Involvement of the Inositol-trisphosphate Receptor in Invasive or Migratory-type Breast Cancers (CarcIno)

Breast cancer is the leading cause of female cancer and female death by cancer in France. Despite the improvement in early detection and therapeutic arsenal, the mortality of this cancer remains high with 11 886 deaths estimated in 2012. Breast cancer is most often a carcinoma born from the lobular or ductal epithelium and is classified In two main categories: non invasive and invasive. Invasive breast cancers account for 75% of the cases. They are usually ductal (75%) and more rarely lobular (25%). The cancer cells are then no longer circumscribed to the galactophoric canals or glands but have invaded neighboring tissues. If they are not treated in time, these cancers can then spread: the cancerous cells will then migrate either by the lymphatic vessels to reach the neighboring ganglia or through the blood vessels to give metastases in other tissues In the liver, lungs and bones). The mortality associated with breast cancer is not due to the growth of the primary tumor but rather to the occurrence of metastases. The study of the mechanisms leading to metastatic invasion (i.e. migration and invasion) is therefore of considerable importance. The development of metastases depends on the acquisition by the cancer cells of various capacities including that of being able to migrate, involving a remodeling of the cytoskeleton highly dependent on the intracellular calcium (Ca2 +) concentration. Several types of signals are able to induce mobilization of Ca2 + from the extracellular medium or endoplasmic reticulum (ER) reserves. At the intracellular level, some of these signals are generated by inositol (1,4,5) -trisphosphate (IP3) from the activation of G protein-coupled receptors or certain receptors with tyrosine kinase activity. Has been shown that the expression, activity and regulation of IP3R receptors (IP3Rs) are involved in the cancerous processes of many tissues, in particular in the phenomena of proliferation of breast cancer cells. Overall, altered expression and / or activity of IP3Rs can be used for the survival, growth, proliferation and migration of cancer cells.
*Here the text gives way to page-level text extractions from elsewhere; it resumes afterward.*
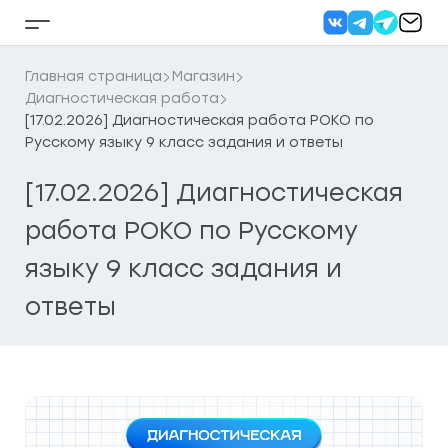
Перейти
к
Кнопка
содержанию
бокового
меню
Главная страница
Магазин
Диагностическая работа
[17.02.2026] Диагностическая работа РОКО по
Русскому языку 9 класс задания и ответы
[17.02.2026] Диагностическая
работа РОКО по Русскому
языку 9 класс задания и
ответы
In the laboratory, the investigator showed that regulation of the expression of subtype 3 (IP3R3) by 17β-estradiol (E2) is involved in the growth of the human mammary cancer line MCF-7. E2 triggers the release of Ca2 + in an IP3-dependent mechanism, while prolonged exposure to E2 leads to an increase in the expression of IP3R3. At the same time, the reduction in the expression of IP3R3 cancels the proliferative effect of E2 on MCF-7 cells. More recently, the investigator has established that IP3R3 regulates the proliferation of cells of the human MCF-7 mammary cancer cell line via a molecular and functional interaction with the Ca2 + -dependent BKCa potassium channel. The determination of IP3Rs, including subtype 3, as a mediator / marker of breast carcinogenesis appears to be a major clinical issue.